EXERCISE BRIEF: Copy the material below word for word, from the line with "pose: elev=315.4 azim=123.7" up to and including the line with "Dot at: (200, 273)".
>>>
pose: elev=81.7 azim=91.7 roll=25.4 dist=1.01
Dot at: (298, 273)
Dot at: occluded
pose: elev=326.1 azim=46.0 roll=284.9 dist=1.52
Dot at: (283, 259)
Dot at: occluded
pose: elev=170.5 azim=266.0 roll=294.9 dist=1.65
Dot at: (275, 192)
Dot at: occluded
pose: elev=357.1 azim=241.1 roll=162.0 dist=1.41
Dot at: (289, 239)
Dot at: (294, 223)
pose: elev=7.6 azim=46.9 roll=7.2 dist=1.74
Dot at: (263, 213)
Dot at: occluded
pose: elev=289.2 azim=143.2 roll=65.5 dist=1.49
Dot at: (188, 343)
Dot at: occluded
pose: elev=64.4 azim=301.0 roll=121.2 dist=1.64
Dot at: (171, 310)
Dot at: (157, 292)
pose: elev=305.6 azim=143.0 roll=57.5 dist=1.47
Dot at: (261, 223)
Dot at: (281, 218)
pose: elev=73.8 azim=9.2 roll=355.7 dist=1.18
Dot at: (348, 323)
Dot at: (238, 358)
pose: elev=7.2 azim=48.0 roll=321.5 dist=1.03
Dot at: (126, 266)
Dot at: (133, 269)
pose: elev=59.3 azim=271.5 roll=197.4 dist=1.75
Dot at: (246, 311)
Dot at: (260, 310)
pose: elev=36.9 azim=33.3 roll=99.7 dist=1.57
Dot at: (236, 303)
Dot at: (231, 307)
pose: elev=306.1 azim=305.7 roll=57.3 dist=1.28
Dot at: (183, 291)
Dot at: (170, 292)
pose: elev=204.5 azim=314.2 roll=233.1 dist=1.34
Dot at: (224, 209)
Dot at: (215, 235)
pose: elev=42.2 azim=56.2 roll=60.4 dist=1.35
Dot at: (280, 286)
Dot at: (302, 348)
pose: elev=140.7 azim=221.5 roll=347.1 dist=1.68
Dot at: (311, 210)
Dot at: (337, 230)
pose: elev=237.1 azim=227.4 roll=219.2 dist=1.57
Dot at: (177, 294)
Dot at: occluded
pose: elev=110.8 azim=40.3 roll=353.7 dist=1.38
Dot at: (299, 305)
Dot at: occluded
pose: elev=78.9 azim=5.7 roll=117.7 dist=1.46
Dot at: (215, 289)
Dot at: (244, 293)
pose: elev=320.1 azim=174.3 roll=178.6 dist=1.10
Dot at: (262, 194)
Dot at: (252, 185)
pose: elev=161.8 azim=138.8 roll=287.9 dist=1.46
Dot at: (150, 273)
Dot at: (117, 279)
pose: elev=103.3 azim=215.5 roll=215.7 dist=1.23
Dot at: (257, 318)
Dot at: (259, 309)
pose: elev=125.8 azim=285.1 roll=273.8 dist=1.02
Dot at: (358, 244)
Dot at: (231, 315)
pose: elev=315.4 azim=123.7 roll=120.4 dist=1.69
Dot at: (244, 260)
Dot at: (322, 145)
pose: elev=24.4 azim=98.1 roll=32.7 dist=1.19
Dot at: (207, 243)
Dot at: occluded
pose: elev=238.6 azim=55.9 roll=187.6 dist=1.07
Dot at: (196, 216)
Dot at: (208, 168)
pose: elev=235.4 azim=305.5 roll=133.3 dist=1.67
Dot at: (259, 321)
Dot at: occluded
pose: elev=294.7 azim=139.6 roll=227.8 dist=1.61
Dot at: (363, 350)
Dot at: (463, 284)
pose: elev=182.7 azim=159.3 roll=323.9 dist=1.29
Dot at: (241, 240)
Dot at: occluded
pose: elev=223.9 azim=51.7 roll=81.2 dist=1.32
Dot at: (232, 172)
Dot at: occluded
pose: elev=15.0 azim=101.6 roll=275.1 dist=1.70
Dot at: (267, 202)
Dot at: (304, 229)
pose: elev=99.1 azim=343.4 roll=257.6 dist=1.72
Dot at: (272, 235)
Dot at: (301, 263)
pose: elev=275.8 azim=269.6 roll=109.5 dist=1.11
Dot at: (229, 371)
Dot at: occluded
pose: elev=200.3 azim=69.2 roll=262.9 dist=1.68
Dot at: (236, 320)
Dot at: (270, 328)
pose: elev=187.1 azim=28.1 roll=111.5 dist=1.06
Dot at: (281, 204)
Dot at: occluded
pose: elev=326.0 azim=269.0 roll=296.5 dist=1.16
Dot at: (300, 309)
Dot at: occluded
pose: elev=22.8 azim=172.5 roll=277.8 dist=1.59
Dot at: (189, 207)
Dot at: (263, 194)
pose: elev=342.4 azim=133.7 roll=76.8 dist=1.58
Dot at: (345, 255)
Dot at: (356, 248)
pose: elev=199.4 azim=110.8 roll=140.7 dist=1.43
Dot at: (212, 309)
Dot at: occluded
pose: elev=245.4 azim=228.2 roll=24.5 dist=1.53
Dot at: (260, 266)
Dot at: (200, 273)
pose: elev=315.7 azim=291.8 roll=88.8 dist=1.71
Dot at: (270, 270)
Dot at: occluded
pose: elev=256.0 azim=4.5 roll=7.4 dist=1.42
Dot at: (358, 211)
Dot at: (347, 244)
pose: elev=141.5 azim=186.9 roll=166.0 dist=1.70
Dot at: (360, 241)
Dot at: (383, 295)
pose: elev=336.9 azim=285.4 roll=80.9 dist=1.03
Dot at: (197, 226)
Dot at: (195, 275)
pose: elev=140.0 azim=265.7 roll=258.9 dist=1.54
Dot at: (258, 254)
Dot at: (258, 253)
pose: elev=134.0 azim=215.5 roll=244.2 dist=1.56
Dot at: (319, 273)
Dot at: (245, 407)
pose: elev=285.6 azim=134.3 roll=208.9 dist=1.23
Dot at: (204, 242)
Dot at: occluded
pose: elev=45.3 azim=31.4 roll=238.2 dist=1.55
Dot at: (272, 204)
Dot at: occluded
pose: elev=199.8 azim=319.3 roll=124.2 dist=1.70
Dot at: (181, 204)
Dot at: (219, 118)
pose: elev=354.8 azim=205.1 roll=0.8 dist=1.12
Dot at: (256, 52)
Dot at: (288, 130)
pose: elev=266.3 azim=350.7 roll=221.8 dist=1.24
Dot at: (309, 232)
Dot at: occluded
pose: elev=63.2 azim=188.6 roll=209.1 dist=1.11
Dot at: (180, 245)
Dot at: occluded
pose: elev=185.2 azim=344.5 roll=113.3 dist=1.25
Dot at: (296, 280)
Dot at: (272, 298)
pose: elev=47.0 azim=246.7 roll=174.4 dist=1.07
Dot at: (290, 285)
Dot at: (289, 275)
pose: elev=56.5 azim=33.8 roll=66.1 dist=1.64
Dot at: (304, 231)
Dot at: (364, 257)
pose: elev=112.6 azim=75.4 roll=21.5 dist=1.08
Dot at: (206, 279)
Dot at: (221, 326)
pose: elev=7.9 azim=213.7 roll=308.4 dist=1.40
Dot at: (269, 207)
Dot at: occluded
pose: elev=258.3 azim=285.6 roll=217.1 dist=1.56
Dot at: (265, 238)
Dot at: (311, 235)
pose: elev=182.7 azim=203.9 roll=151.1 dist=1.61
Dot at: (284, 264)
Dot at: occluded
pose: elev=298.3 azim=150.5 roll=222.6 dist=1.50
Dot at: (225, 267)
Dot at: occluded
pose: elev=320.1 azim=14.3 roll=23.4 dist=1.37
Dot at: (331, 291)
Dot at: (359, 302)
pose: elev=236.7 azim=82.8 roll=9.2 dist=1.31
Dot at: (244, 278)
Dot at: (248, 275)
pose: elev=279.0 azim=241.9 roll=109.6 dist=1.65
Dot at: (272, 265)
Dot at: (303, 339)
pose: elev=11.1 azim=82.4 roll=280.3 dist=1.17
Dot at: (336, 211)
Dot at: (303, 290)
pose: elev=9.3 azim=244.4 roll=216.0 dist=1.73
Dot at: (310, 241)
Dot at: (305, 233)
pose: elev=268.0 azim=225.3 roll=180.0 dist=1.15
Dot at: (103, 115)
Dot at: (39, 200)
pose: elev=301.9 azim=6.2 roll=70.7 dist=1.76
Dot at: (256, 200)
<<<
CORRECT RESULT:
pose: elev=315.4 azim=123.7 roll=120.4 dist=1.69
Dot at: (244, 260)
Dot at: (322, 145)
pose: elev=24.4 azim=98.1 roll=32.7 dist=1.19
Dot at: (207, 243)
Dot at: occluded
pose: elev=238.6 azim=55.9 roll=187.6 dist=1.07
Dot at: (196, 216)
Dot at: (208, 168)
pose: elev=235.4 azim=305.5 roll=133.3 dist=1.67
Dot at: (259, 321)
Dot at: occluded
pose: elev=294.7 azim=139.6 roll=227.8 dist=1.61
Dot at: (363, 350)
Dot at: (463, 284)
pose: elev=182.7 azim=159.3 roll=323.9 dist=1.29
Dot at: (241, 240)
Dot at: occluded
pose: elev=223.9 azim=51.7 roll=81.2 dist=1.32
Dot at: (232, 172)
Dot at: occluded
pose: elev=15.0 azim=101.6 roll=275.1 dist=1.70
Dot at: (267, 202)
Dot at: (304, 229)
pose: elev=99.1 azim=343.4 roll=257.6 dist=1.72
Dot at: (272, 235)
Dot at: (301, 263)
pose: elev=275.8 azim=269.6 roll=109.5 dist=1.11
Dot at: (229, 371)
Dot at: occluded
pose: elev=200.3 azim=69.2 roll=262.9 dist=1.68
Dot at: (236, 320)
Dot at: (270, 328)
pose: elev=187.1 azim=28.1 roll=111.5 dist=1.06
Dot at: (281, 204)
Dot at: occluded
pose: elev=326.0 azim=269.0 roll=296.5 dist=1.16
Dot at: (300, 309)
Dot at: occluded
pose: elev=22.8 azim=172.5 roll=277.8 dist=1.59
Dot at: (189, 207)
Dot at: (263, 194)
pose: elev=342.4 azim=133.7 roll=76.8 dist=1.58
Dot at: (345, 255)
Dot at: (356, 248)
pose: elev=199.4 azim=110.8 roll=140.7 dist=1.43
Dot at: (212, 309)
Dot at: occluded
pose: elev=245.4 azim=228.2 roll=24.5 dist=1.53
Dot at: (260, 266)
Dot at: (200, 273)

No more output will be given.